“The Paper Men” (1984). C'est l'affrontement entre un auteur célèbre anglais et un universitaire américain qui désire devenir son « biographe officiel ». La mésentente entre les deux hommes aux accents différents est manifeste dès le début et conduit l'auteur célèbre à se jouer de l'autre de manière moqueuse, inélégante et même méchante, à se livrer à des pitreries et des provocations. Des années durant, l'écrivain Wilfred Barclay ne cesse de faire poireauter le professeur Rick L. Tucker au gré de leurs rencontres à travers le monde. Le chercheur espère obtenir par contrat l'exclusivité des documents de l'auteur, en possession de son épouse divorcée. Comme s'il avait beaucoup de choses à cacher, l'écrivain anglais refuse obstinément de devenir le sujet d'études de l'américain tant et si bien qu'il entreprend de rédiger son autobiographie burlesque et de la lui livrer après avoir détruit ses archives personnelles.

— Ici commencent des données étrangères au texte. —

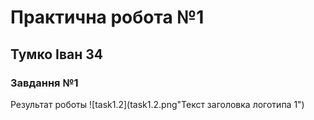 # Практична робота №1
## Тумко Іван 34
### Завдання №1
Результат роботы
![task1.2](task1.2.png"Текст заголовка логотипа 1")
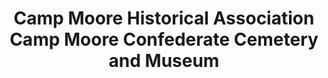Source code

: ---
layout: repo
title: "Camp Moore Historical Association Camp Moore Confederate Cemetery and Museum"
id: 25103
permalink: repos/25103/
---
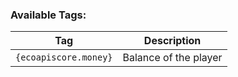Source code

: ### Available Tags:

| Tag | Description |
|:--:|:--:|
|`{ecoapiscore.money}`|Balance of the player|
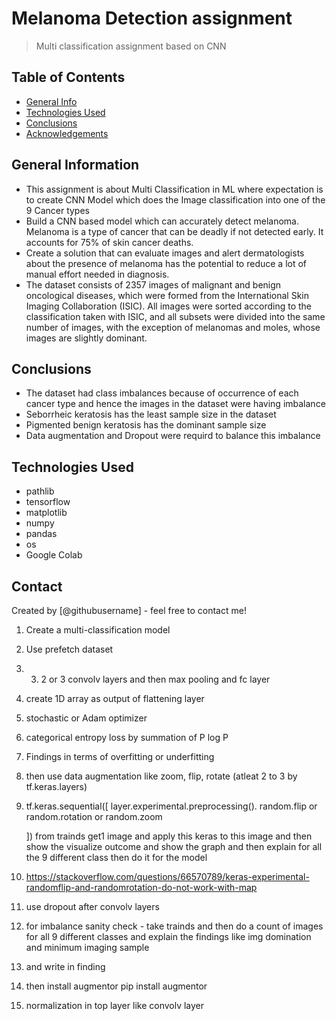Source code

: # Melanoma Detection assignment
> Multi classification assignment based on CNN


## Table of Contents
* [General Info](#general-information)
* [Technologies Used](#technologies-used)
* [Conclusions](#conclusions)
* [Acknowledgements](#acknowledgements)

## General Information
- This assignment is about Multi Classification in ML where expectation is to create CNN Model which does the Image classification into one of the 9 Cancer types
- Build a CNN based model which can accurately detect melanoma. Melanoma is a type of cancer that can be deadly if not detected early. It accounts for 75% of skin cancer deaths. 
- Create a solution that can evaluate images and alert dermatologists about the presence of melanoma has the potential to reduce a lot of manual effort needed in diagnosis.
- The dataset consists of 2357 images of malignant and benign oncological diseases, which were formed from the International Skin Imaging Collaboration (ISIC). All images were sorted according to the classification taken with ISIC, and all subsets were divided into the same number of images, with the exception of melanomas and moles, whose images are slightly dominant.

## Conclusions
- The dataset had class imbalances because of occurrence of each cancer type and hence the images in the dataset were having imbalance
- Seborrheic keratosis has the least sample size in the dataset
- Pigmented benign keratosis has the dominant sample size
- Data augmentation and Dropout were requird to balance this imbalance


## Technologies Used
- pathlib
- tensorflow
- matplotlib
- numpy
- pandas
- os
- Google Colab


## Contact
Created by [@githubusername] - feel free to contact me!


<!-- Optional -->
<!-- ## License -->
<!-- This project is open source and available under the [... License](). -->

<!-- You don't have to include all sections - just the one's relevant to your project -->


1. Create a multi-classification model
2. Use prefetch dataset
3. 3. 2 or 3 convolv layers and then max pooling and fc layer
4. create 1D array as output of flattening layer
5. stochastic or Adam optimizer
6. categorical entropy loss by summation of P log P
7. Findings in terms of overfitting or underfitting
8. then use data augmentation like zoom, flip, rotate (atleat 2 to 3 by tf.keras.layers)
9. tf.keras.sequential([
layer.experimental.preprocessing().
random.flip
or random.rotation
or random.zoom



    ])
  from trainds get1 image and apply this keras to this image and then show the visualize outcome and show the graph and then explain for all the 9 different class
then do it for the model
11. https://stackoverflow.com/questions/66570789/keras-experimental-randomflip-and-randomrotation-do-not-work-with-map
12. use dropout after convolv layers
13. for imbalance sanity check - take trainds and then do a count of images for all 9 different classes and explain the findings like img domination and minimum imaging sample
14. and write in finding
15. then install augmentor pip install augmentor
16. normalization in top layer like convolv layer
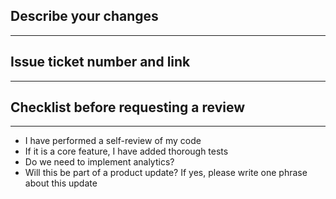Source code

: ## Describe your changes ##
___
## Issue ticket number and link ##
___
## Checklist before requesting a review ##
___
  - I have performed a self-review of my code
  - If it is a core feature, I have added thorough tests
  - Do we need to implement analytics?
  - Will this be part of a product update? If yes, please write one phrase about this update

Quand le roman se termine, l'auteur est encore en train de mettre la dernière touche à son récit...
Un an après avoir reçu le Prix Nobel, l'auteur de ce roman aux aspects trash et clownesques a pu décevoir sinon choquer des lecteurs et des critiques bon chic bon genre. Je n'exagère pas en écrivant “trash” puisqu'au premier chapitre les deux hommes s'affrontent autour d'une poubelle, pour quelques fragment de correspondance portant signature d'une certaine Lucinda, épisode qui conduit au divorce de l'auteur. J'écris aussi “clownesque” sans hésiter car Golding-Barclay utilise deux ou trois fois l'expression par autodérision pour qualifier son comportement. Dans son souci d'humilier l'américain, l'écrivain anglais se recule pas devant un certain sadisme, forçant l'universitaire à se mettre à quatre pattes pour laper du vin dans une soucoupe et aboyer : ouah-ouah ! Le biographe est devenu son chien ! On est en droit de se demander, en dépit des conventions littéraires, s'il n'y a pas là un petit peu trace de mauvaises relations entre William Golding et les universitaires ou les journalistes. Sa suspicion envers eux est indéniable. Barclay affirme publier sans la relire une œuvre écrite en Italie et Golding tombé dans le collimateur des critiques organise sa défense en réaffirmant la spontanéité de sa création.
De son côté, Rick L. Turner n'est pas vraiment blanc-blanc. Lors d'une excursion en montagne il laisse croire à l'écrivain qu'il l'a sauvé de la chute dans un précipice alors que c'est le brouillard qui faisait croire à l'existence du vide. Lors du même séjour il envoie sa femme Mary Lou — si désirable — en guise d'appât pour tenter d'amener Barclay à signer le fameux contrat tant escompté ; mais, pour une fois, l'anglais sait se (re)tenir. Et puis Rick Turner n'est qu'un pion téléguidé par le banquier milliardaire Halliday qui finance ses recherches sur le grand écrivain.
Barclay est, en fait, un pur cliché d'écrivain autodidacte du XX° siècle : à la fois ours mal léché et monstre sacré, le grand écrivain est issu non de l'université mais d'une écurie et d'un guichet de banque. Il écrit à la machine. Il est alcoolique —on compte les bouteilles vides dès le premier chapitre. Il écrit des romans à succès dont le cinéma s'empare. Il donne des conférences. Il a un caractère de cochon. Il a divorcé et s'est fâché avec sa fille « courtaude et renfrognée ». Il voyage et séjourne en Italie et en Suisse mais se moque des monuments et des paysages qui attirent les touristes. « De toutes façons les paysages magnifiques n'inspirent pas forcément les écrivains et les peintres. Ils leur donnent tout simplement une excuse pour ne rien faire ». Séjournant à Rome, « une ville couleur de fumier », il n'en apprécie pas le patrimoine artistique — « comme vous le voyez je n'ai aucun goût » — et ironise sur la « Piazza machin, avec la fontaine dans le petit bateau ».
Je m'attendais à trouver dans ces “Hommes de papier” de nombreuses discussions érudites des deux hommes sur la littérature anglo-américaine. Certes il s'en trouve des allusions, assez maigres ; la richesse est ailleurs, particulièrement dans la croyance de Golding-Barclay en l'impossibilité d'un discours authentique s'il vient des « fichus médias » ou de la critique universitaire : « On me présenta même une femme, mais c'était une universitaire d'un naturel sérieux et structuraliste de surcroît. Juste ciel... ». On lira cet étrange bouquin pour sa liberté de ton et pour son style alcoolisé. À consommer sans modération. Encore faut-il en trouver un exemplaire !
• William Golding. Les Hommes de papier. Traduit par Marie-Lise Marlière. Gallimard, 1986, 238 pages.